**Directions**
Render every line of text in the data below as a numbered list, leaving out any blank lines.

**Data section**
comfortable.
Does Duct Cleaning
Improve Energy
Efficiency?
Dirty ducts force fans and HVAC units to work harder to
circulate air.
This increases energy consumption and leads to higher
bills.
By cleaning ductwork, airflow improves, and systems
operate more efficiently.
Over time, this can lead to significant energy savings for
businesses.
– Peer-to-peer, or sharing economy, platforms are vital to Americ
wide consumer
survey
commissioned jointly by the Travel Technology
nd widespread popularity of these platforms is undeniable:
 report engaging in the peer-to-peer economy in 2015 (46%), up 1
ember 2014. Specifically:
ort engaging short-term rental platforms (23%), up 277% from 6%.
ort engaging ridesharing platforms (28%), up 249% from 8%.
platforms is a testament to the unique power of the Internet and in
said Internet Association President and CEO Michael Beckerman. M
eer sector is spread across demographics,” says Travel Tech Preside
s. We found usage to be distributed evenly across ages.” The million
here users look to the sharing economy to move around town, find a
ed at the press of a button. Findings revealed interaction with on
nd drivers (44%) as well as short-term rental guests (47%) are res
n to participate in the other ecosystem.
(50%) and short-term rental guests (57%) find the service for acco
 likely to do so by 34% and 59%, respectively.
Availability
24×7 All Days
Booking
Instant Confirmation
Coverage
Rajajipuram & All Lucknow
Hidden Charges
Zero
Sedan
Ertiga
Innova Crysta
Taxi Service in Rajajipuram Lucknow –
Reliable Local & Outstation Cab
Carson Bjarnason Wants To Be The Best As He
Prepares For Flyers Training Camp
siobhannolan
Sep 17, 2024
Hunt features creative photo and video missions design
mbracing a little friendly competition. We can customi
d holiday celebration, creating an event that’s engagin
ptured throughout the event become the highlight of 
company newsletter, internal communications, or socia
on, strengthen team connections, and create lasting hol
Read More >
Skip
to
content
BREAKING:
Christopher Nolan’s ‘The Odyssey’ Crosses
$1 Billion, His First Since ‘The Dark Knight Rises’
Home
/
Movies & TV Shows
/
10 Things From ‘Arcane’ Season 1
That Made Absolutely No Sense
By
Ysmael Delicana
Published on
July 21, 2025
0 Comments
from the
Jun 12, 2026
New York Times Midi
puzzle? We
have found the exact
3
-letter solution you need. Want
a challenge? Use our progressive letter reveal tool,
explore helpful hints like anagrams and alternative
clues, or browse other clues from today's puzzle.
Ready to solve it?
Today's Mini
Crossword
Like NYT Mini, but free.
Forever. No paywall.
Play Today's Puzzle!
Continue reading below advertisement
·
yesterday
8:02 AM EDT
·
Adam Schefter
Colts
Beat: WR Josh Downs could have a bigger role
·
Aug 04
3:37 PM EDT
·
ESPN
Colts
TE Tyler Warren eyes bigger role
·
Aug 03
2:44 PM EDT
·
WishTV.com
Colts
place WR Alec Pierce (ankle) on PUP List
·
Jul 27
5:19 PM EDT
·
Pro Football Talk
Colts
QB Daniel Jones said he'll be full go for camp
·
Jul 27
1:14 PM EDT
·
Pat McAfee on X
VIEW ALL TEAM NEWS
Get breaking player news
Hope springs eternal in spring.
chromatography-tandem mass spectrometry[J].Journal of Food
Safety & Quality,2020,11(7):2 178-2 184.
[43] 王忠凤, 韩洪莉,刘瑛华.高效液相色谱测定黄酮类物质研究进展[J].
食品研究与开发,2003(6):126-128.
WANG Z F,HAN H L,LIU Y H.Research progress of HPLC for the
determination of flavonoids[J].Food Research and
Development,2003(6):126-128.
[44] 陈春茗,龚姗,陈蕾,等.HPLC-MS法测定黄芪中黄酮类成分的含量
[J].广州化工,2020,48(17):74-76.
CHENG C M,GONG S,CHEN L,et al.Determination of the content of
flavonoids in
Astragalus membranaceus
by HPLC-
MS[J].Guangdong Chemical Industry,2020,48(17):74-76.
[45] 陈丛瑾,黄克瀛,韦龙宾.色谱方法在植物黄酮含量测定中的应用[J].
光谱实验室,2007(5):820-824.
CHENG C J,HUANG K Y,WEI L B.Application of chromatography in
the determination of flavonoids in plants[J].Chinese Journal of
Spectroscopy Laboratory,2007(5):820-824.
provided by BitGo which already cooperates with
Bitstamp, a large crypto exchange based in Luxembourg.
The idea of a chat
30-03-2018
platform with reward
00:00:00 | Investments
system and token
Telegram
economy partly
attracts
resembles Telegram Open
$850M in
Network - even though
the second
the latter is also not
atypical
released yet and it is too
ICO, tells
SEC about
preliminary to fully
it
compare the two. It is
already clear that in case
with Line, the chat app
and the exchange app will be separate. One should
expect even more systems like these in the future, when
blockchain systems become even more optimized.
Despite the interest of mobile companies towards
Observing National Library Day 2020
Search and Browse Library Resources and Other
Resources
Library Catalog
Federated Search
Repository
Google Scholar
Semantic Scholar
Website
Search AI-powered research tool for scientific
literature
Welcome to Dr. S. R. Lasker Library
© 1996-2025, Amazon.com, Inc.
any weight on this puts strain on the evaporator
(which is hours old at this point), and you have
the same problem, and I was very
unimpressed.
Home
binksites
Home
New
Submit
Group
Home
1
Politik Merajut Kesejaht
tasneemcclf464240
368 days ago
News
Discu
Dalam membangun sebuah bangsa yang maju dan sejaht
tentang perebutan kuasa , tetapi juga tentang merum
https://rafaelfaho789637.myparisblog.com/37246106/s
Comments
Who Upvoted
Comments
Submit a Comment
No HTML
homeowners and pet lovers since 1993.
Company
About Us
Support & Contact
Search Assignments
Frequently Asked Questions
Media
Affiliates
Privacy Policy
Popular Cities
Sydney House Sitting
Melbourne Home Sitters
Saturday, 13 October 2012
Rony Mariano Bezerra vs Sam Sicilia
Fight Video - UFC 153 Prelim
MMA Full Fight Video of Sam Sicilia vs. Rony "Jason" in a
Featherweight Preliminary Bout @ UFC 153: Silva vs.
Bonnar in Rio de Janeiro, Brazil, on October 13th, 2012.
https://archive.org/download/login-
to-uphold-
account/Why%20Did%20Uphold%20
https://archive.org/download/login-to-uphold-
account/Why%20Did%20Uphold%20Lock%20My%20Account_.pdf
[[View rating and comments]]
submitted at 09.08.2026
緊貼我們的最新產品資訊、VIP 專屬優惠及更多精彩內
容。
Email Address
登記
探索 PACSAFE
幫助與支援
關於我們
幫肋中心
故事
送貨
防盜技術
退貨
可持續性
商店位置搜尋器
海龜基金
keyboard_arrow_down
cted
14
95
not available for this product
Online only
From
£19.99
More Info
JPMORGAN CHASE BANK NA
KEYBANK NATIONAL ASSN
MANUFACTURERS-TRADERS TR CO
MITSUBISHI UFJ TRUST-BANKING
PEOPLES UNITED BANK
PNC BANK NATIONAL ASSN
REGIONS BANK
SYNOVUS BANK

**Task response**
1. comfortable.
2. Does Duct Cleaning
3. Improve Energy
4. Efficiency?
5. Dirty ducts force fans and HVAC units to work harder to
6. circulate air.
7. This increases energy consumption and leads to higher
8. bills.
9. By cleaning ductwork, airflow improves, and systems
10. operate more efficiently.
11. Over time, this can lead to significant energy savings for
12. businesses.
13. – Peer-to-peer, or sharing economy, platforms are vital to Americ
14. wide consumer
15. survey
16. commissioned jointly by the Travel Technology
17. nd widespread popularity of these platforms is undeniable:
18.  report engaging in the peer-to-peer economy in 2015 (46%), up 1
19. ember 2014. Specifically:
20. ort engaging short-term rental platforms (23%), up 277% from 6%.
21. ort engaging ridesharing platforms (28%), up 249% from 8%.
22. platforms is a testament to the unique power of the Internet and in
23. said Internet Association President and CEO Michael Beckerman. M
24. eer sector is spread across demographics,” says Travel Tech Preside
25. s. We found usage to be distributed evenly across ages.” The million
26. here users look to the sharing economy to move around town, find a
27. ed at the press of a button. Findings revealed interaction with on
28. nd drivers (44%) as well as short-term rental guests (47%) are res
29. n to participate in the other ecosystem.
30. (50%) and short-term rental guests (57%) find the service for acco
31.  likely to do so by 34% and 59%, respectively.
32. Availability
33. 24×7 All Days
34. Booking
35. Instant Confirmation
36. Coverage
37. Rajajipuram & All Lucknow
38. Hidden Charges
39. Zero
40. Sedan
41. Ertiga
42. Innova Crysta
43. Taxi Service in Rajajipuram Lucknow –
44. Reliable Local & Outstation Cab
45. Carson Bjarnason Wants To Be The Best As He
46. Prepares For Flyers Training Camp
47. siobhannolan
48. Sep 17, 2024
49. Hunt features creative photo and video missions design
50. mbracing a little friendly competition. We can customi
51. d holiday celebration, creating an event that’s engagin
52. ptured throughout the event become the highlight of 
53. company newsletter, internal communications, or socia
54. on, strengthen team connections, and create lasting hol
55. Read More >
56. Skip
57. to
58. content
59. BREAKING:
60. Christopher Nolan’s ‘The Odyssey’ Crosses
61. $1 Billion, His First Since ‘The Dark Knight Rises’
62. Home
63. /
64. Movies & TV Shows
65. /
66. 10 Things From ‘Arcane’ Season 1
67. That Made Absolutely No Sense
68. By
69. Ysmael Delicana
70. Published on
71. July 21, 2025
72. 0 Comments
73. from the
74. Jun 12, 2026
75. New York Times Midi
76. puzzle? We
77. have found the exact
78. 3
79. -letter solution you need. Want
80. a challenge? Use our progressive letter reveal tool,
81. explore helpful hints like anagrams and alternative
82. clues, or browse other clues from today's puzzle.
83. Ready to solve it?
84. Today's Mini
85. Crossword
86. Like NYT Mini, but free.
87. Forever. No paywall.
88. Play Today's Puzzle!
89. Continue reading below advertisement
90. ·
91. yesterday
92. 8:02 AM EDT
93. ·
94. Adam Schefter
95. Colts
96. Beat: WR Josh Downs could have a bigger role
97. ·
98. Aug 04
99. 3:37 PM EDT
100. ·
101. ESPN
102. Colts
103. TE Tyler Warren eyes bigger role
104. ·
105. Aug 03
106. 2:44 PM EDT
107. ·
108. WishTV.com
109. Colts
110. place WR Alec Pierce (ankle) on PUP List
111. ·
112. Jul 27
113. 5:19 PM EDT
114. ·
115. Pro Football Talk
116. Colts
117. QB Daniel Jones said he'll be full go for camp
118. ·
119. Jul 27
120. 1:14 PM EDT
121. ·
122. Pat McAfee on X
123. VIEW ALL TEAM NEWS
124. Get breaking player news
125. Hope springs eternal in spring.
126. chromatography-tandem mass spectrometry[J].Journal of Food
127. Safety & Quality,2020,11(7):2 178-2 184.
128. [43] 王忠凤, 韩洪莉,刘瑛华.高效液相色谱测定黄酮类物质研究进展[J].
129. 食品研究与开发,2003(6):126-128.
130. WANG Z F,HAN H L,LIU Y H.Research progress of HPLC for the
131. determination of flavonoids[J].Food Research and
132. Development,2003(6):126-128.
133. [44] 陈春茗,龚姗,陈蕾,等.HPLC-MS法测定黄芪中黄酮类成分的含量
134. [J].广州化工,2020,48(17):74-76.
135. CHENG C M,GONG S,CHEN L,et al.Determination of the content of
136. flavonoids in
137. Astragalus membranaceus
138. by HPLC-
139. MS[J].Guangdong Chemical Industry,2020,48(17):74-76.
140. [45] 陈丛瑾,黄克瀛,韦龙宾.色谱方法在植物黄酮含量测定中的应用[J].
141. 光谱实验室,2007(5):820-824.
142. CHENG C J,HUANG K Y,WEI L B.Application of chromatography in
143. the determination of flavonoids in plants[J].Chinese Journal of
144. Spectroscopy Laboratory,2007(5):820-824.
145. provided by BitGo which already cooperates with
146. Bitstamp, a large crypto exchange based in Luxembourg.
147. The idea of a chat
148. 30-03-2018
149. platform with reward
150. 00:00:00 | Investments
151. system and token
152. Telegram
153. economy partly
154. attracts
155. resembles Telegram Open
156. $850M in
157. Network - even though
158. the second
159. the latter is also not
160. atypical
161. released yet and it is too
162. ICO, tells
163. SEC about
164. preliminary to fully
165. it
166. compare the two. It is
167. already clear that in case
168. with Line, the chat app
169. and the exchange app will be separate. One should
170. expect even more systems like these in the future, when
171. blockchain systems become even more optimized.
172. Despite the interest of mobile companies towards
173. Observing National Library Day 2020
174. Search and Browse Library Resources and Other
175. Resources
176. Library Catalog
177. Federated Search
178. Repository
179. Google Scholar
180. Semantic Scholar
181. Website
182. Search AI-powered research tool for scientific
183. literature
184. Welcome to Dr. S. R. Lasker Library
185. © 1996-2025, Amazon.com, Inc.
186. any weight on this puts strain on the evaporator
187. (which is hours old at this point), and you have
188. the same problem, and I was very
189. unimpressed.
190. Home
191. binksites
192. Home
193. New
194. Submit
195. Group
196. Home
197. 1
198. Politik Merajut Kesejaht
199. tasneemcclf464240
200. 368 days ago
201. News
202. Discu
203. Dalam membangun sebuah bangsa yang maju dan sejaht
204. tentang perebutan kuasa , tetapi juga tentang merum
205. https://rafaelfaho789637.myparisblog.com/37246106/s
206. Comments
207. Who Upvoted
208. Comments
209. Submit a Comment
210. No HTML
211. homeowners and pet lovers since 1993.
212. Company
213. About Us
214. Support & Contact
215. Search Assignments
216. Frequently Asked Questions
217. Media
218. Affiliates
219. Privacy Policy
220. Popular Cities
221. Sydney House Sitting
222. Melbourne Home Sitters
223. Saturday, 13 October 2012
224. Rony Mariano Bezerra vs Sam Sicilia
225. Fight Video - UFC 153 Prelim
226. MMA Full Fight Video of Sam Sicilia vs. Rony "Jason" in a
227. Featherweight Preliminary Bout @ UFC 153: Silva vs.
228. Bonnar in Rio de Janeiro, Brazil, on October 13th, 2012.
229. https://archive.org/download/login-
230. to-uphold-
231. account/Why%20Did%20Uphold%20
232. https://archive.org/download/login-to-uphold-
233. account/Why%20Did%20Uphold%20Lock%20My%20Account_.pdf
234. [[View rating and comments]]
235. submitted at 09.08.2026
236. 緊貼我們的最新產品資訊、VIP 專屬優惠及更多精彩內
237. 容。
238. Email Address
239. 登記
240. 探索 PACSAFE
241. 幫助與支援
242. 關於我們
243. 幫肋中心
244. 故事
245. 送貨
246. 防盜技術
247. 退貨
248. 可持續性
249. 商店位置搜尋器
250. 海龜基金
251. keyboard_arrow_down
252. cted
253. 14
254. 95
255. not available for this product
256. Online only
257. From
258. £19.99
259. More Info
260. JPMORGAN CHASE BANK NA
261. KEYBANK NATIONAL ASSN
262. MANUFACTURERS-TRADERS TR CO
263. MITSUBISHI UFJ TRUST-BANKING
264. PEOPLES UNITED BANK
265. PNC BANK NATIONAL ASSN
266. REGIONS BANK
267. SYNOVUS BANK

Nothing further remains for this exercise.